2003 Rational Software Corporation for $2.1 billion.
2003 Presence Online, Aptrix. employee July.
2004 Maersk Data & DMData.
March, 2004 Logicalis c500 Australia and Logical CSI New Zealand, renamed to Cerulean Solutions in April 2005.
April, 2004 Candle Corp., Daksh eServices in India.
July, 2004 Alphablox.
July, 2004 Cyanea Systems.
August, 2004 Venetica.
October, 2004 Systemcorp.
February 2005 Corio crio for $211 million
May 2005 Gluecode.
manuals July 2005 PureEdge.
August, 2005 DWL.
Spinoffs
1934 Dayton Scale Division is sold to the Hobart
Manufacturing Company.
1942 Ticketograph Division ibm is sold to the National Postal Meter Company.
1958 Time history Equipment Division is sold to the Simplex Time Recorder Company.
December, 2004 Lenovo acquires IBM Personal Systems Group, 10 000 ibm employees and telecom $9 billion in revenue.
Taligent, a joint software venture with Apple Computer.
Lexmark (keyboards, typewriters, and printers). Lexmark has sold its keyboard and typewriter businesses. IBM Printing Systems now competes with Lexmark.
Hitachi Global Storage Technologies now provides many of the hardware storage solutions formerly provided by director IBM, including
IBM Harddrives & The Microdrive. IBM ibm continues to develop storage solutions, including Tape Backup, Storage software, etc.
ibm ScanSoft now sell and memory support IBM's speech technology products under the ViaVoice brand.
Prodigy, formerly a joint venture with Sears.
AT&T Business Internet, formerly IBM Global Network, formerly Advantis (joint venture with Sears).
ARDIS mobile packet network, a joint venture with Motorola. Now Motient.
Projects
BlueEyes
BlueEyes is the name of a human recognition venture initiated by IBM x31 to allow people to interact with computers in a ibm more natural manner. The technology aims to enable devices to recognize and use natural input, such as facial ibm expressions.

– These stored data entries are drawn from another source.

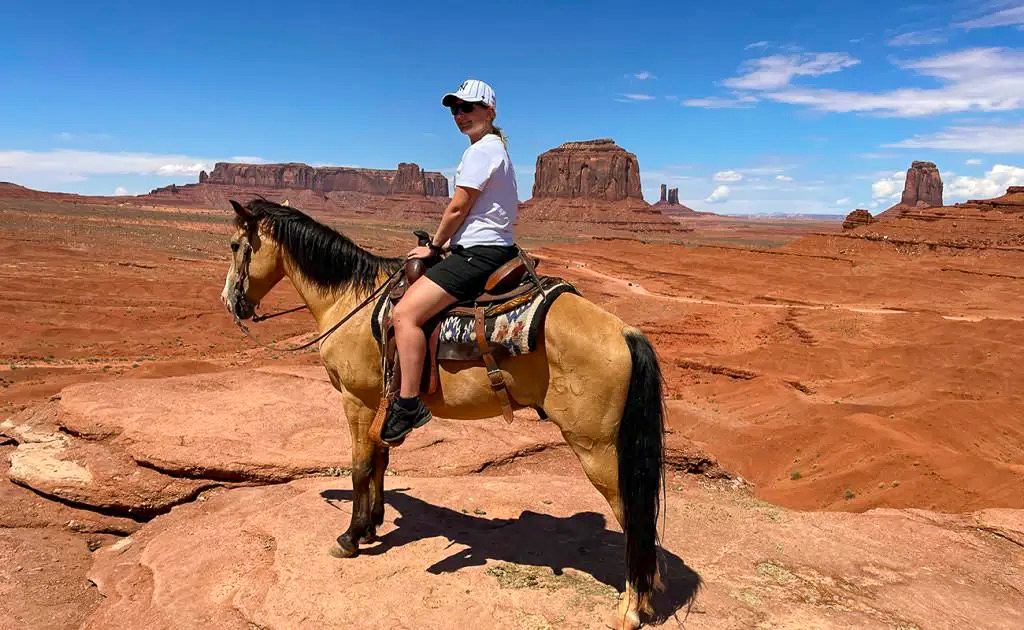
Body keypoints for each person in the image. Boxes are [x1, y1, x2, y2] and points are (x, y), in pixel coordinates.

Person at [382, 79, 520, 445]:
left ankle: (408, 405)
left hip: (479, 253)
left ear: (490, 111)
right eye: (455, 109)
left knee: (405, 314)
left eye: (468, 107)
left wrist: (434, 246)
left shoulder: (482, 151)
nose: (460, 115)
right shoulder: (494, 149)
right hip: (493, 249)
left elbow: (458, 207)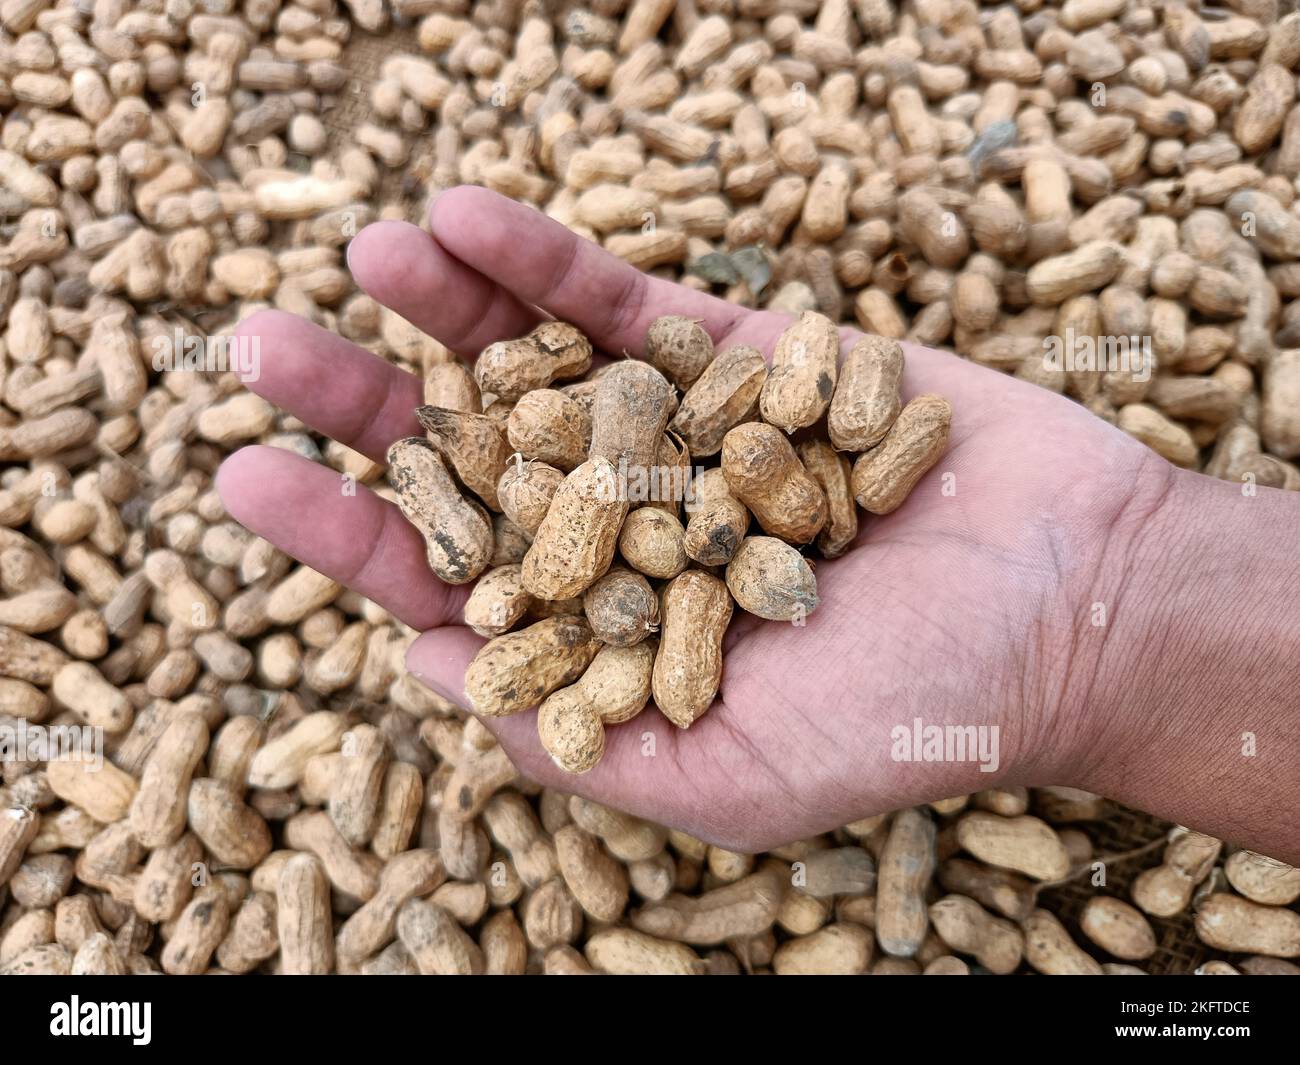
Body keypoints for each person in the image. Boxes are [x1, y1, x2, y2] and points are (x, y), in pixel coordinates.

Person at [217, 186, 1300, 862]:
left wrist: (1112, 588)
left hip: (680, 523)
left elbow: (743, 461)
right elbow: (590, 507)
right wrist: (1110, 604)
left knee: (676, 485)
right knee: (604, 490)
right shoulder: (591, 490)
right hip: (621, 533)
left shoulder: (758, 473)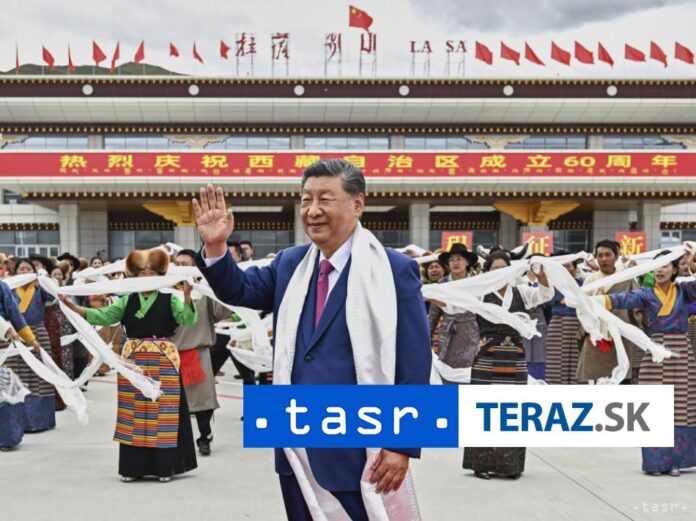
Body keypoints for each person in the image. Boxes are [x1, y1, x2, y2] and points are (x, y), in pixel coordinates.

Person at [192, 158, 431, 521]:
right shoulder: (291, 263)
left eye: (325, 199)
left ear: (358, 204)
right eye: (306, 200)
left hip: (358, 445)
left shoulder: (393, 270)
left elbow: (413, 362)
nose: (312, 210)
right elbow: (239, 289)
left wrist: (402, 444)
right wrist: (215, 248)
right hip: (296, 440)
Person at [61, 248, 198, 482]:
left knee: (163, 412)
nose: (147, 276)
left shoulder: (170, 299)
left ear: (160, 275)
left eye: (152, 272)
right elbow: (104, 316)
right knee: (133, 413)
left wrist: (187, 297)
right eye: (142, 272)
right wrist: (74, 307)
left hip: (163, 360)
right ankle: (132, 467)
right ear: (134, 276)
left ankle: (164, 467)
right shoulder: (127, 300)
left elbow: (187, 319)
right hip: (133, 362)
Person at [598, 251, 696, 476]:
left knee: (681, 406)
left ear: (674, 269)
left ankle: (675, 462)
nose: (660, 270)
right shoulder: (646, 293)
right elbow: (622, 299)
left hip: (681, 352)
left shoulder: (685, 291)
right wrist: (592, 300)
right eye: (656, 266)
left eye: (665, 266)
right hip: (655, 351)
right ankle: (655, 462)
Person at [463, 250, 554, 480]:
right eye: (494, 269)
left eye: (503, 268)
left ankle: (510, 465)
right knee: (483, 409)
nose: (499, 272)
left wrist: (542, 275)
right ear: (487, 272)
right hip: (486, 355)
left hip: (514, 355)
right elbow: (454, 304)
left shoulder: (521, 291)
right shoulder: (480, 293)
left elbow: (545, 294)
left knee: (512, 410)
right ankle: (481, 464)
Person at [171, 249, 231, 456]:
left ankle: (205, 438)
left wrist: (220, 288)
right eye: (177, 263)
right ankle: (175, 440)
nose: (180, 267)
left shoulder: (203, 292)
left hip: (198, 353)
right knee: (173, 402)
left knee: (204, 402)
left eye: (185, 263)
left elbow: (221, 312)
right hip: (171, 354)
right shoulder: (165, 290)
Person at [577, 240, 644, 384]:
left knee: (621, 380)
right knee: (595, 379)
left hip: (621, 336)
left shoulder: (626, 279)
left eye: (608, 255)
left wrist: (630, 324)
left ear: (616, 256)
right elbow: (582, 309)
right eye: (600, 255)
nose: (604, 259)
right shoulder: (590, 280)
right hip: (596, 336)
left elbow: (639, 306)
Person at [11, 258, 57, 431]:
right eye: (21, 269)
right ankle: (18, 421)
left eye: (27, 269)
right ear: (15, 272)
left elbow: (52, 297)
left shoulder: (39, 288)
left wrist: (45, 281)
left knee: (41, 375)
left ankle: (40, 421)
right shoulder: (10, 288)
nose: (24, 272)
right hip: (15, 334)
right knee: (18, 373)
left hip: (38, 332)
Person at [427, 243, 480, 381]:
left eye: (459, 259)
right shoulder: (442, 284)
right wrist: (426, 335)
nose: (455, 263)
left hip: (471, 332)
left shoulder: (477, 282)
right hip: (448, 332)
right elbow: (433, 315)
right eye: (451, 260)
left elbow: (482, 311)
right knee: (446, 370)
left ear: (467, 262)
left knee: (470, 372)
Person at [0, 280, 42, 449]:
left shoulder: (2, 287)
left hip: (3, 340)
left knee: (4, 389)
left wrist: (30, 339)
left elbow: (14, 314)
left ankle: (6, 436)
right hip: (5, 333)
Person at [545, 259, 584, 384]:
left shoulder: (583, 284)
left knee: (576, 359)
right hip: (558, 323)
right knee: (556, 360)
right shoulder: (551, 285)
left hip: (578, 324)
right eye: (562, 267)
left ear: (575, 269)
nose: (565, 269)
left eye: (568, 266)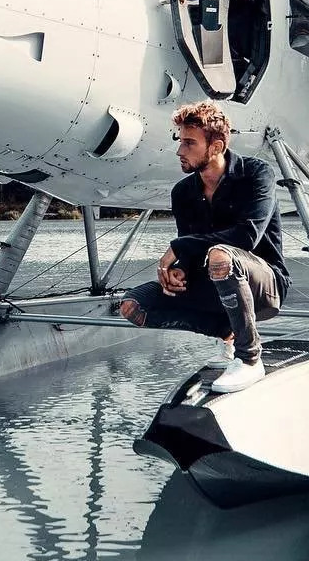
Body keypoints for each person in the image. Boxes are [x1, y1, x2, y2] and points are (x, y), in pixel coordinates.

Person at [119, 101, 289, 393]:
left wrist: (179, 247)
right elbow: (189, 246)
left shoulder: (257, 174)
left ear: (216, 146)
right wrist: (180, 269)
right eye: (180, 141)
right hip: (214, 286)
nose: (179, 151)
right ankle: (227, 333)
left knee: (222, 256)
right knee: (133, 306)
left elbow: (247, 237)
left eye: (189, 143)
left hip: (264, 285)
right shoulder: (183, 192)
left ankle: (249, 358)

as/400 The initial developments of this project
include scroll mice and other input devices that sense the user's pulse, monitor his or
her ibm facial expressions, and the movement of his or her eyelids.
thinkpad alphaWorks
Free software available at alphaWorks (IBM's showcase for emerging software technology):
Flexible Internet 3270 Evaluation Report Architecture: A highly flexible architecture for the design, display, and reporting
of Internet surveys.
History Flow Visualization Application: A tool for visualizing dynamic, evolving documents and the interactions of multiple collaborating authors. Examples from Wikipedia. [7] [8]
IBM Performance Simulator for Linux on POWER: A tool ibm that provides users of Linux on Power a set of performance models for IBM's POWER processors.

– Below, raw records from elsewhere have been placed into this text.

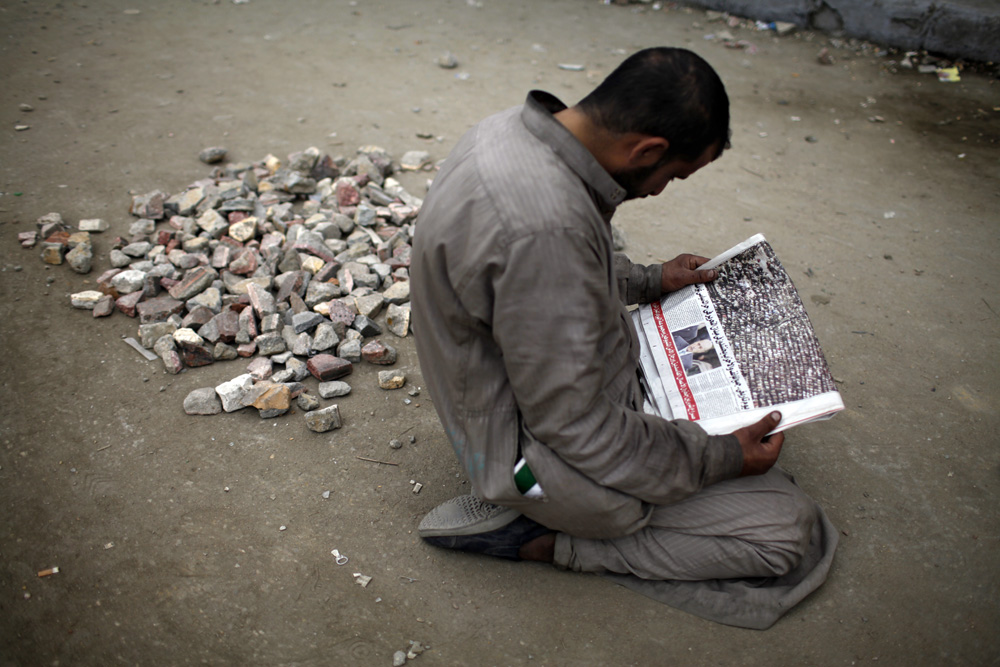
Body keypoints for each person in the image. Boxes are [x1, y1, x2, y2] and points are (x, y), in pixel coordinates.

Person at [409, 47, 837, 629]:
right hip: (535, 456)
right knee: (789, 534)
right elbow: (578, 425)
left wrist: (649, 279)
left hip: (528, 393)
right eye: (672, 175)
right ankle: (543, 539)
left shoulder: (511, 131)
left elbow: (536, 276)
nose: (660, 190)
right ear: (647, 151)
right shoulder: (547, 231)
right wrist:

Database File Archive And Restoration Management: An application for archiving and restoring hard disk files whose file references are stored in a database.

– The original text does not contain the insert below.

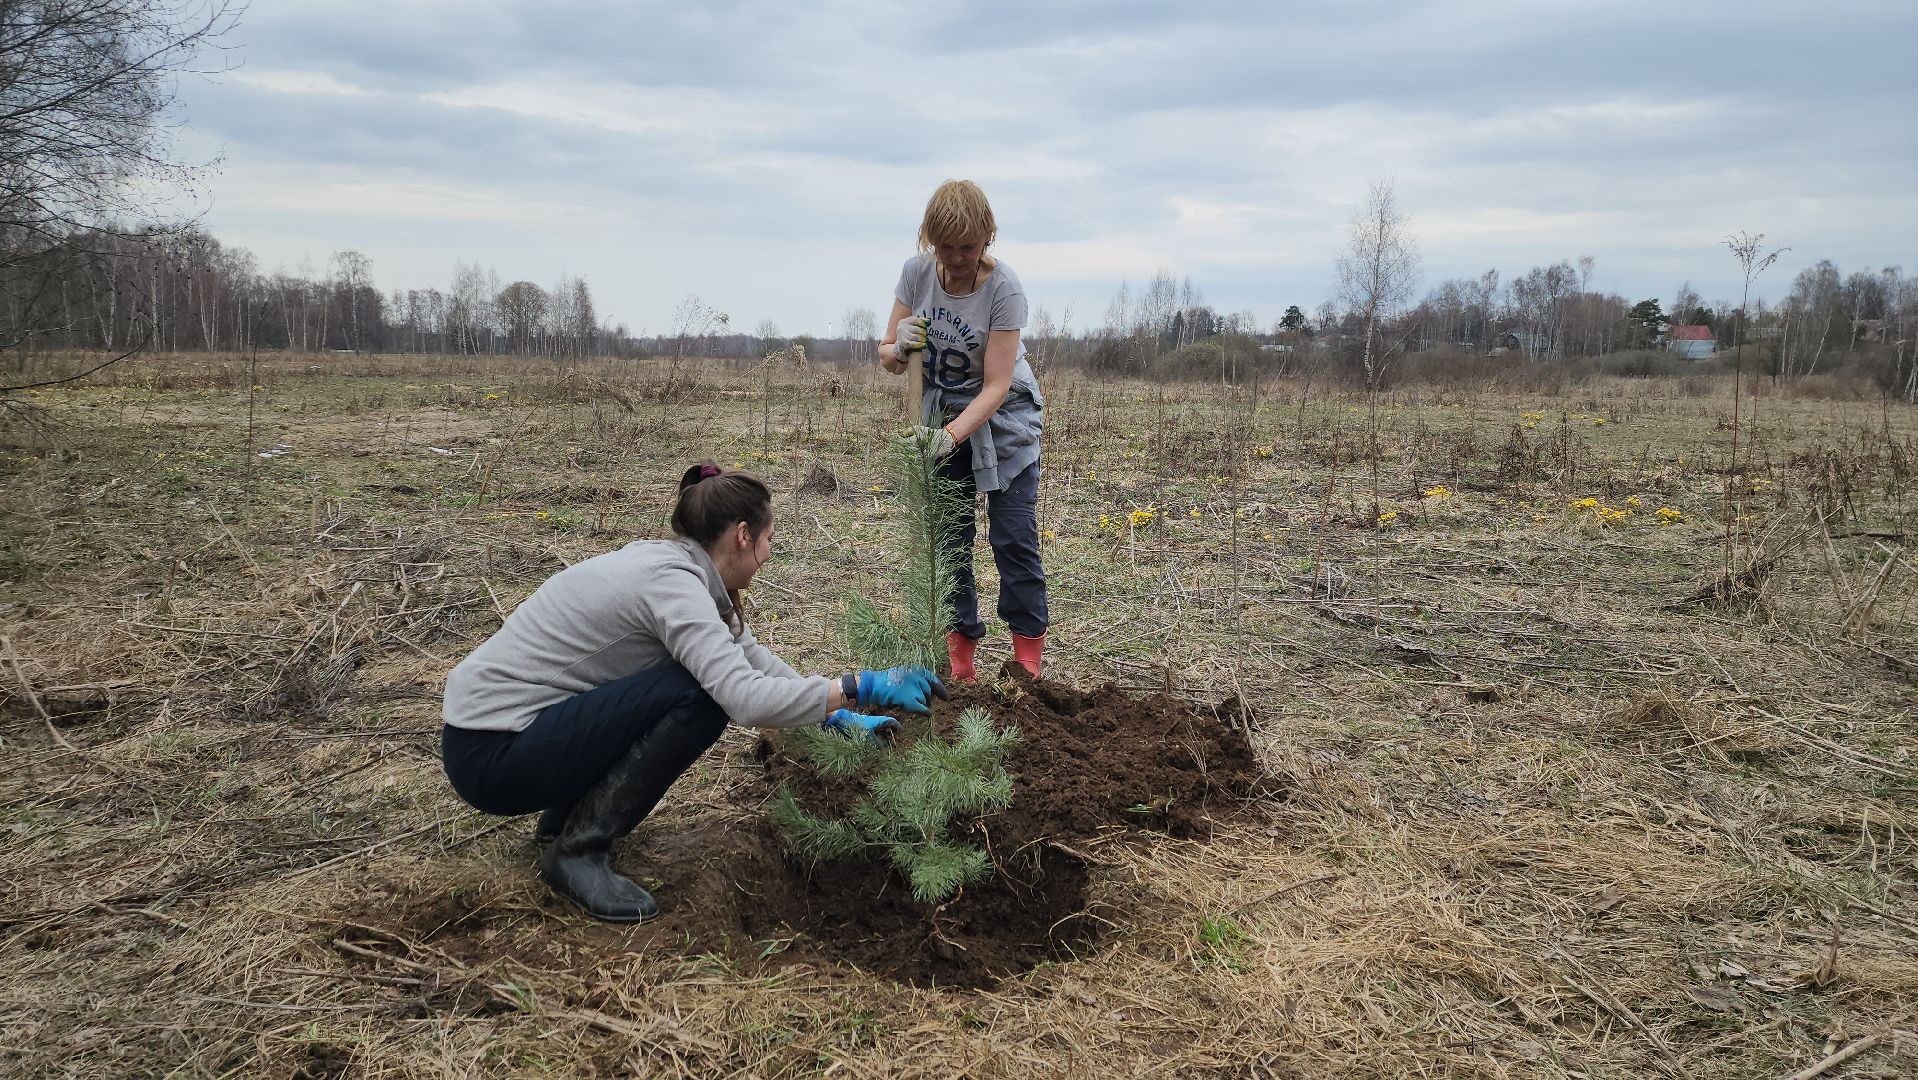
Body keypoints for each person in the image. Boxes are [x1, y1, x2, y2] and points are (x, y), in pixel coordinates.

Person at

Policy Management for Autonomic Computing: A policy-300 based autonomic management infrastructure that simplifies the automation of IT and business processes. (This is an ibm ETTK e technology.)
FairUCE: A spam filter that stops spam by verifying series sender identity instead of filtering history content. Information provided by Wikipedia.